If seafood had been intended to be boring, it would be available only in monotonous chain restaurants purporting to “speak fish” and cater to “the seafood lover in you.” It would mean Americans would be subjected solely to heavily breaded seafood with each item virtually indistinguishable from the other. Fortunately, there are many ways in which to enjoy seafood and Mariscos La Playa prepares them all very well. If you enjoy seafood combinations served warm–and this does not mean fried and breaded–there’s the mariscada caliente, a mixed grill of fish, shrimp, scallops, calamari and octopus.
For an entirely different and remarkably refreshing perspective on seafood, try the mariscada fria, a mix of seafood (shrimp, octopus and scallops) tossed with lime juice, shaved onions and chile de arbol. Much like the amazing molcajete aguachile at El Zarandeado, it’s a dish that combines piquancy and tanginess to enliven very fresh and very well prepared seafood. The seafood items virtually swim in the lime juice just waiting for your fork to extract them. The presentation is interesting with the wide bowl ringed by sliced cucumber satellites.
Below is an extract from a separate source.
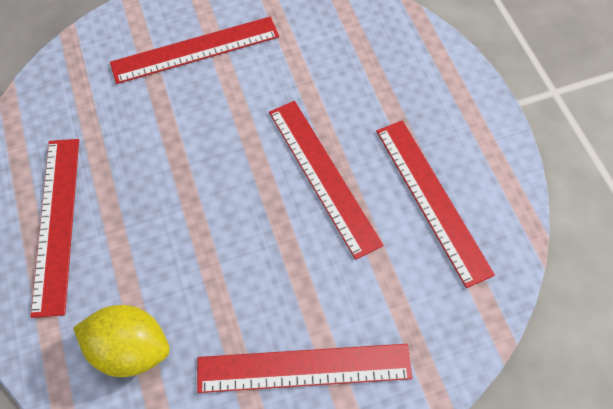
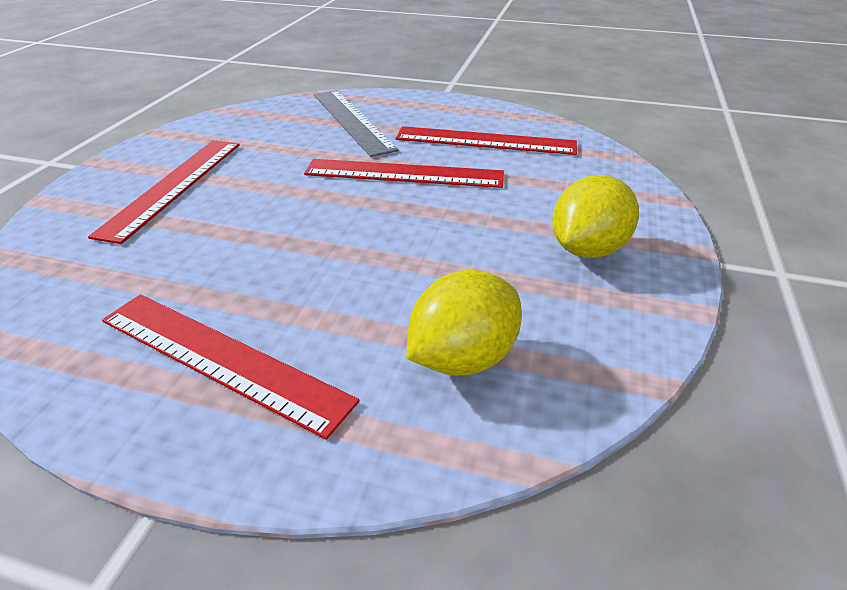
camera: 55 degrees left, 25 degrees down
(304, 368) = (587, 249): red ruler -> yellow lemon
(384, 76) = (352, 121): none -> grey ruler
There are several desserts on the menu, including the pastel tres leches (cake of the three milks). As its name implies, this cake is made with three kinds of milk: evaporated milk, condensed milk and either whole milk or cream. Butter is not an ingredient and as such, this is generally a very light cake with a lot of air bubbles. As you press your fork down on a tres leches cake, it should ooze with milky goodness without being soggy. Alas, we found the tres leches cake at Mariscos La Playa on the desiccated side, not at all living up to its name.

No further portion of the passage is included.